Monday, August 31, 2009

Gnaw on This ... The Gospel for This Sunday

The Gospel isn't just to be gulped down on Sunday morning, but gnawed on throughout the week so it really becomes a part of us. Here's the Gospel for this Sunday (and some notes and more "food for thought"). You can click here to find all the readings for this Sunday.

Mark 7:24-37

Jesus set out and went away to the region of Tyre. He entered a house and did not want anyone to know he was there. Yet he could not escape notice, but a woman whose little daughter had an unclean spirit immediately heard about him, and she came and bowed down at his feet. Now the woman was a Gentile, of Syrophoenician origin. She begged him to cast the demon out of her daughter. He said to her, "Let the children be fed first, for it is not fair to take the children's food and throw it to the dogs." But she answered him, "Sir, even the dogs under the table eat the children's crumbs." Then he said to her, "For saying that, you may go-- the demon has left your daughter." So she went home, found the child lying on the bed, and the demon gone.

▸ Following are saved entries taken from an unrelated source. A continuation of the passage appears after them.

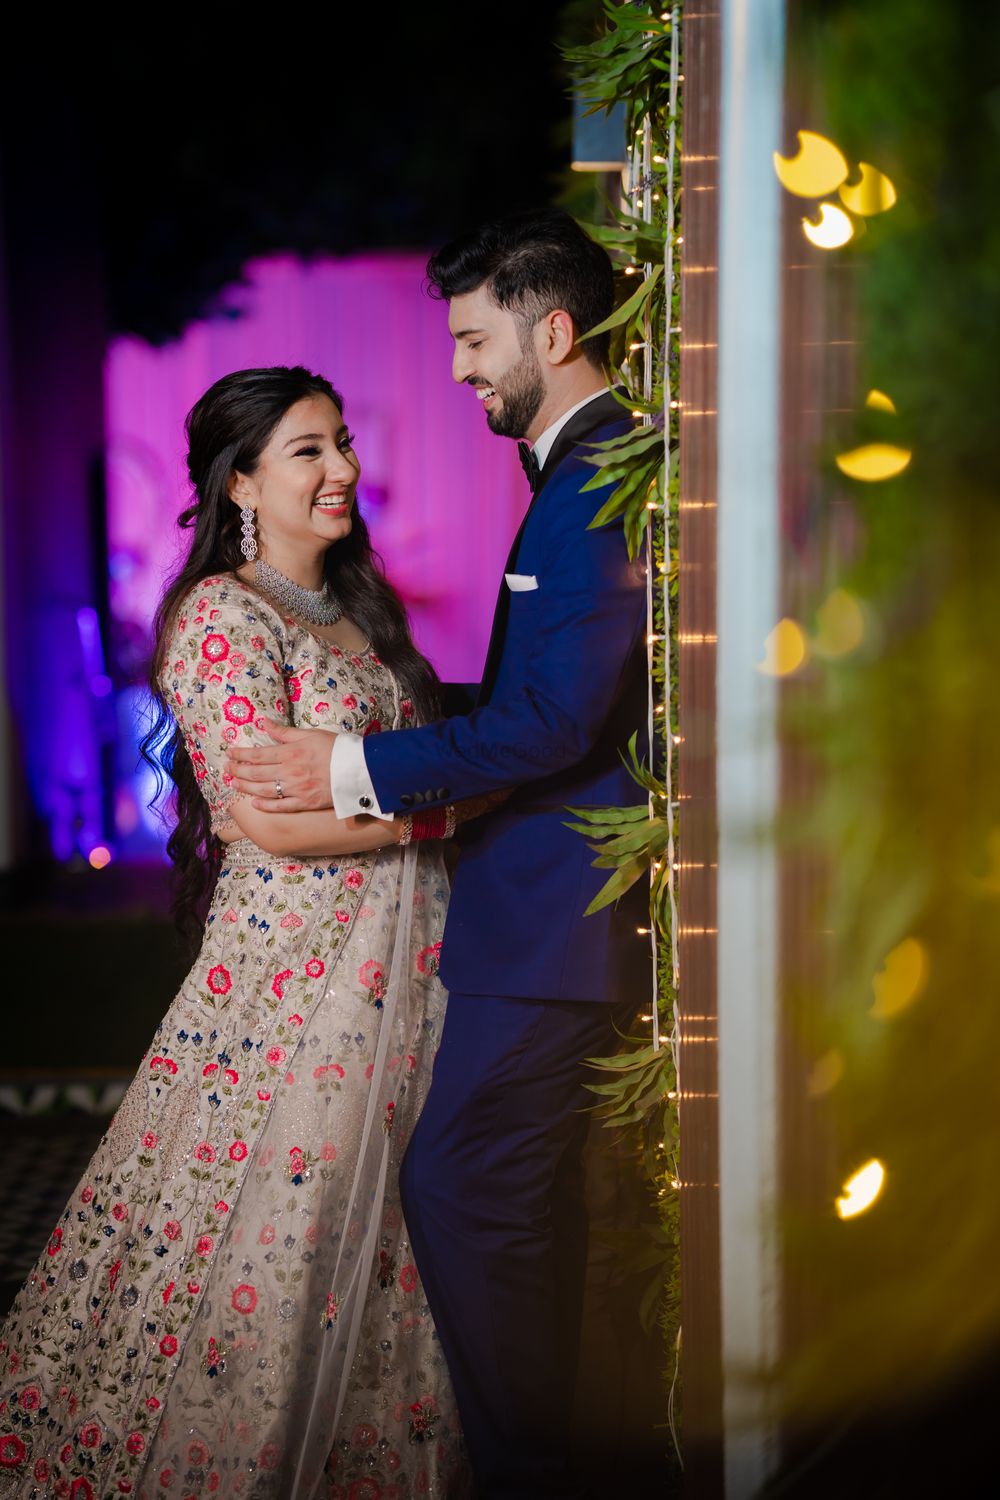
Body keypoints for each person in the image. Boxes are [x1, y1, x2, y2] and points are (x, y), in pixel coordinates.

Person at [226, 211, 651, 1499]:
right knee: (505, 1195)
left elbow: (558, 721)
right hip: (539, 917)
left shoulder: (597, 474)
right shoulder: (585, 468)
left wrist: (346, 766)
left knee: (464, 1187)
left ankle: (536, 1474)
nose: (462, 367)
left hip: (554, 923)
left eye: (474, 340)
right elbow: (542, 695)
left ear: (553, 330)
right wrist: (413, 728)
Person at [0, 367, 474, 1499]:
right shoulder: (221, 617)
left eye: (343, 442)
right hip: (297, 983)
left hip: (411, 963)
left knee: (404, 1226)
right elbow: (270, 820)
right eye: (306, 450)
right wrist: (456, 808)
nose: (342, 469)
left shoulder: (359, 612)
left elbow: (353, 781)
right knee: (283, 1224)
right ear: (242, 482)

Then he returned from the region of Tyre, and went by way of Sidon towards the Sea of Galilee, in the region of the Decapolis. They brought to him a deaf man who had an impediment in his speech; and they begged him to lay his hand on him. He took him aside in private, away from the crowd, and put his fingers into his ears, and he spat and touched his tongue. Then looking up to heaven, he sighed and said to him, "Ephphatha," that is, "Be opened." And immediately his ears were opened, his tongue was released, and he spoke plainly. Then Jesus ordered them to tell no one; but the more he ordered them, the more zealously they proclaimed it. They were astounded beyond measure, saying, "He has done everything well; he even makes the deaf to hear and the mute to speak."

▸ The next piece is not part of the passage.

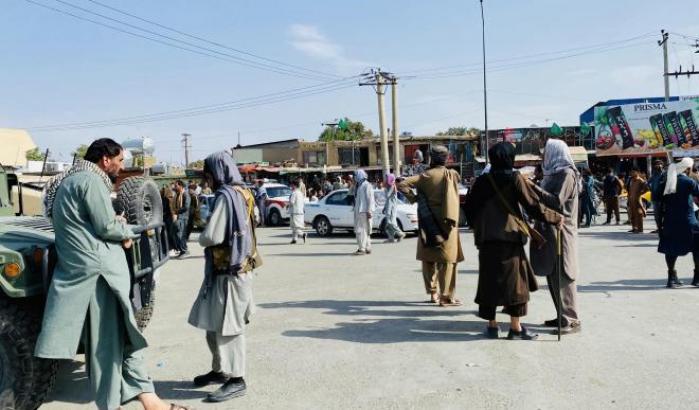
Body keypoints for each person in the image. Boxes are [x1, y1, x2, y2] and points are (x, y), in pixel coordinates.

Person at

Where is this in Mark's Gospel?
This immediately follows last Sunday's reading where Jesus tangles with the Pharisees about his disciples not following purity laws. Here he's breaking more barriers -- and even bigger ones -- associating with, healing and even touching people who are unclean.

A few things to chew on:
*The Syrophoenician woman argues with Jesus, comes back at him even after he insults her (he calls her a dog!). Sparring with God is nothing new in scripture - think of Jacob wrestling with the angel and Abraham bargaining with God in Genesis. All three examples lead to closer relationship with God. How has a "good fight" been a part of your relationship with God? Can you think of a time when a "good fight" has been an important part of a relationship with a spouse/partner, friend, child, etc? How can we help each other not to shy away from those fights but to have them well?

*The man who was deaf and had a speech impediment had two conditions that cut him off from full participation in the community. That means Jesus' healing wasn't just making him right physically but restoring relationship. What are the "impediments" in your relationships with each other? What kind of healing do you need?

*Mark says: "Jesus ordered them to tell no one; but the more he ordered them, the more zealously they proclaimed it." What's the last thing you remember being that excited about? What makes your heart sing with joy? When was the last time you were truly astounded and filled with wonder?

Try this:
Find a quiet place each morning when you get up and take one minute in silence. Hear God saying the words of Jesus to you, "Be Opened." Just sit with that for one minute. Hear it. Then as you lie down to sleep at night, review the day and think of experiences of God you were able to have because you were open to them ... and ones you might have missed because you weren't.

Feasting on the Gospel together -- Sunday at 9 am in Schuyler Hall
The Syrophoenician woman argued with Jesus. She just couldn't understand why he was saying the things he was saying. Why they were so hurtful. This Sunday we're going to talk about what questions we would love to ask Jesus. What things we just don't understand and would like to argue with him about. Come grab a cup of coffee with us at 9 am on Sunday in Schuyler Hall and hang out with us as we kick it around.